In what can only be described as a major victory for those in Louisiana who champion and value the fundamental right to public education, today, Judge Tim Kelley ruled that Governor Bobby Jindal’s attempt to divert taxpayer dollars to prop up private religious schools, under the pretense of “school choice,” violates the Louisiana State Constitution. Although Judge Kelley did not issue an injunction against the program and although an appeal to the Louisiana State Supreme Court had already been a foregone conclusion, Judge Kelley’s 39-page decision represents the most significant ruling to date on the constitutionality of diverting Minimum Foundation Program (MFP) dollars to fund Jindal’s experimental and controversial “school voucher program.” While Governor Jindal and his allies decried and denounced the decision, vowing to appeal, they have also, more quietly, attempted to consider alternate funding solutions, the most obvious of which would require a direct appropriation from the State’s General Fund.
Essentially, in order to fund what some have described as the largest school voucher program in the nation’s history, Governor Jindal had attempted to reallocate money collected under the Minimum Foundation Program, a program that is Constitutionally defined specifically for public schools. The MFP employs a complex formula to determine the proper and fair way to equitably distribute revenue and resources generated on the district and state-level to public schools across the State.

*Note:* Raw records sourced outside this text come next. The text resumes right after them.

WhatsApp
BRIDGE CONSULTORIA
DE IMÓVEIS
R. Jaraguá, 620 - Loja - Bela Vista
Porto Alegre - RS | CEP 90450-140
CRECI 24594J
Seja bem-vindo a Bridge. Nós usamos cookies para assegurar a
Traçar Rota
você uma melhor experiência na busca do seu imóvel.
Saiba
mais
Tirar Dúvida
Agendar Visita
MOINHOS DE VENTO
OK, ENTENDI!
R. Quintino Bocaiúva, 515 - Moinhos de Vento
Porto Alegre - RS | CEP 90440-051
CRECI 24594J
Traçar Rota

Even if you are a staunch supporter of so-called “school choice” and a defender of Jindal’s plans, you’d be hard-pressed to find a legal and constitutional way to walk around the plain language meaning of the Minimum Foundation Program: It was conceived and has been employed as a way of better ensuring basic equality among our public schools. It was never intended or anticipated to become a vehicle by which taxpayer dollars could be reassigned from public institutions and given, instead, to over 100 voucher schools, many of whom lack credentialed teachers and some of whom have already attracted national media coverage for their adoptions of a radically religious right education: Evolution is fake; fossils are God (or Satan?) tempting our faith; the Loch Ness monster is training right now with Michael Phelps; when Noah built the ark, he rounded up a series of 10 ton dinosaurs.
Before I say anything else, I should first admit: Wow. I am pleasantly surprised by Judge Kelley. He’d given every indication that he had been leaning toward Jindal’s arguments, and, as I recently pointed out, it was impossible, at least for any thinking person, to read Judge Kelley’s statements on Monday, then discover that Jindal’s own lawyer in this case had donated $1,000 to his election only a month prior, and think that the Judge hadn’t already made up his mind. It seemed like a foregone conclusion. But guess what? The next day, Judge Kelley immediately corrected his previous statements, dialing them back substantially and now saying, instead, that he could not be sure when he’d release his opinion.
Less than 24 hours later, Kelley ruled that Jindal’s voucher program is unconstitutional. Period. I’ve read some commentary that suggests vouchers weren’t “unconstitutional,” only the way vouchers were funded. Sorry guys, same difference. This program was ruled unconstitutional, and no amount of rhetorical nitpicking works.
I was completely wrong about Judge Tim Kelley. His opinion was cogent, on-point, and objective. “It’s an incredible first step,” writes education activist Zack Kopplin, “Judge Kelley deserves praise and I hope the Supreme Court makes the right decision.”
That is true, but remember, this was just Round One.